Exercise directions: Write out the text of every one of the entries below, line for line and without changing a character, and leave the pictures out of your answer.

[[ Records provided open ]]

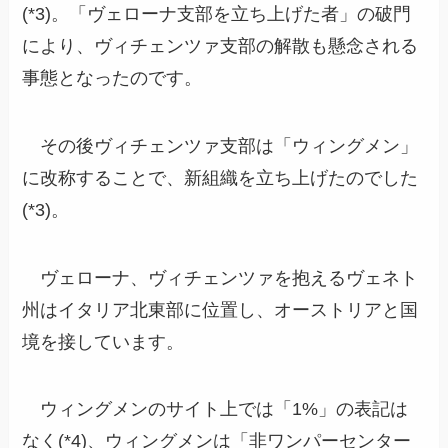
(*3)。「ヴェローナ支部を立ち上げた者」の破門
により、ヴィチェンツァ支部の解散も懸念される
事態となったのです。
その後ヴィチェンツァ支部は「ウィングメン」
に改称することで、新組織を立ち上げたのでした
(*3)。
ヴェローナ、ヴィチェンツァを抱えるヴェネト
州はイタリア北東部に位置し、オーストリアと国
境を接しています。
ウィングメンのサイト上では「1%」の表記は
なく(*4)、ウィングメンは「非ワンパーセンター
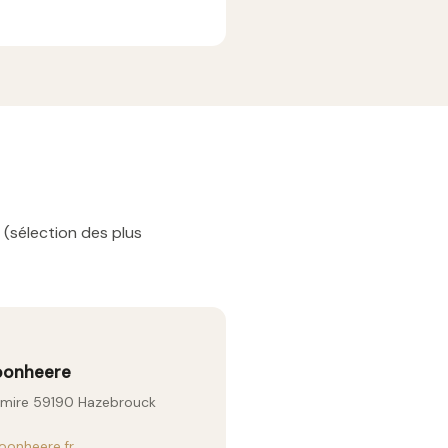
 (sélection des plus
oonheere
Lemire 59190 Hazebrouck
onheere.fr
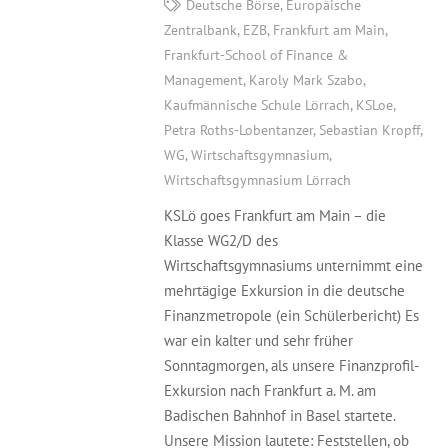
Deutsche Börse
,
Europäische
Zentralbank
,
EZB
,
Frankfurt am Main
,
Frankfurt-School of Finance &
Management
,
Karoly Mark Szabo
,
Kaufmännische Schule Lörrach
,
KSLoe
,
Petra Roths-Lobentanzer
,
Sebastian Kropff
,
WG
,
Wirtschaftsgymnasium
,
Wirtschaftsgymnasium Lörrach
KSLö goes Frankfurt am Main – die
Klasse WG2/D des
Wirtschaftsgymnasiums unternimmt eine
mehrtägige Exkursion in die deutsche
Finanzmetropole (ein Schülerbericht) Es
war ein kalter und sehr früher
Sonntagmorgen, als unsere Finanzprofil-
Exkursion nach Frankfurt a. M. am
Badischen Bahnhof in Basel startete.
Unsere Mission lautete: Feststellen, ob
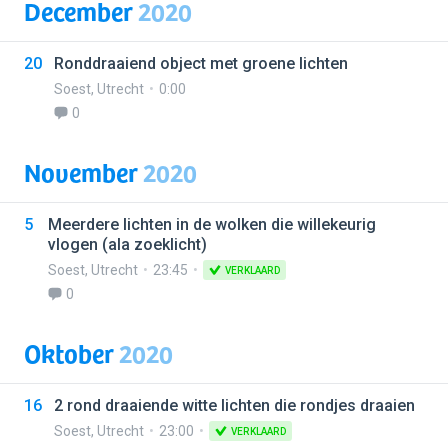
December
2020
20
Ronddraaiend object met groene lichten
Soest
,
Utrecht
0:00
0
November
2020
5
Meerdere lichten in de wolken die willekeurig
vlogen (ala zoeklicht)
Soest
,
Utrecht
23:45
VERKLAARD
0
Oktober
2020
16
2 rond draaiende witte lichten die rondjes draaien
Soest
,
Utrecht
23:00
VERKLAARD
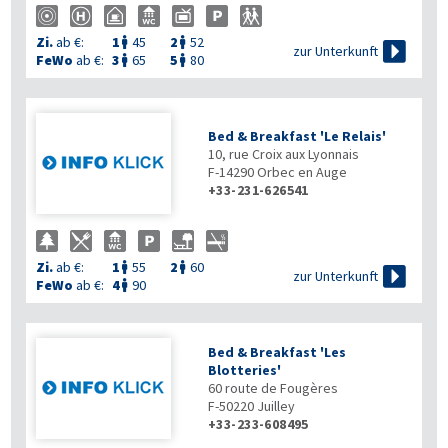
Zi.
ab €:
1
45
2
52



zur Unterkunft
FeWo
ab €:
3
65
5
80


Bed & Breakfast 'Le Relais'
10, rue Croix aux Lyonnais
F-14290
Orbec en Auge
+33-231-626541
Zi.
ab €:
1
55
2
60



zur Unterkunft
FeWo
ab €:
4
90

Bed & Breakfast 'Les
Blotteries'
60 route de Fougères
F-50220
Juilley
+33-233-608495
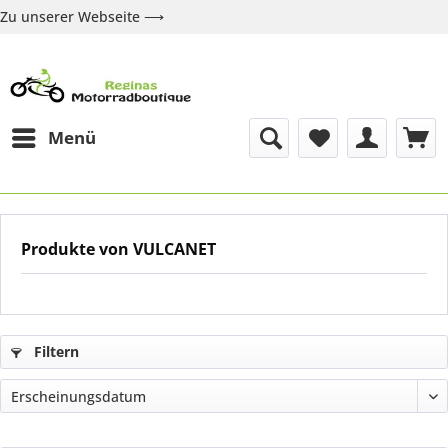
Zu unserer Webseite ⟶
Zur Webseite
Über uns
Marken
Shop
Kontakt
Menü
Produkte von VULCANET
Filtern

[[ Records provided closed ]]

Reply:
(*3)。「ヴェローナ支部を立ち上げた者」の破門
により、ヴィチェンツァ支部の解散も懸念される
事態となったのです。
その後ヴィチェンツァ支部は「ウィングメン」
に改称することで、新組織を立ち上げたのでした
(*3)。
ヴェローナ、ヴィチェンツァを抱えるヴェネト
州はイタリア北東部に位置し、オーストリアと国
境を接しています。
ウィングメンのサイト上では「1%」の表記は
なく(*4)、ウィングメンは「非ワンパーセンター
 (sélection des plus
oonheere
Lemire 59190 Hazebrouck
onheere.fr
Deutsche Börse
,
Europäische
Zentralbank
,
EZB
,
Frankfurt am Main
,
Frankfurt-School of Finance &
Management
,
Karoly Mark Szabo
,
Kaufmännische Schule Lörrach
,
KSLoe
,
Petra Roths-Lobentanzer
,
Sebastian Kropff
,
WG
,
Wirtschaftsgymnasium
,
Wirtschaftsgymnasium Lörrach
KSLö goes Frankfurt am Main – die
Klasse WG2/D des
Wirtschaftsgymnasiums unternimmt eine
mehrtägige Exkursion in die deutsche
Finanzmetropole (ein Schülerbericht) Es
war ein kalter und sehr früher
Sonntagmorgen, als unsere Finanzprofil-
Exkursion nach Frankfurt a. M. am
Badischen Bahnhof in Basel startete.
Unsere Mission lautete: Feststellen, ob
December
2020
20
Ronddraaiend object met groene lichten
Soest
,
Utrecht
0:00
0
November
2020
5
Meerdere lichten in de wolken die willekeurig
vlogen (ala zoeklicht)
Soest
,
Utrecht
23:45
VERKLAARD
0
Oktober
2020
16
2 rond draaiende witte lichten die rondjes draaien
Soest
,
Utrecht
23:00
VERKLAARD
Zi.
ab €:
1
45
2
52



zur Unterkunft
FeWo
ab €:
3
65
5
80


Bed & Breakfast 'Le Relais'
10, rue Croix aux Lyonnais
F-14290
Orbec en Auge
+33-231-626541
Zi.
ab €:
1
55
2
60



zur Unterkunft
FeWo
ab €:
4
90

Bed & Breakfast 'Les
Blotteries'
60 route de Fougères
F-50220
Juilley
+33-233-608495
Zu unserer Webseite ⟶
Zur Webseite
Über uns
Marken
Shop
Kontakt
Menü
Produkte von VULCANET
Filtern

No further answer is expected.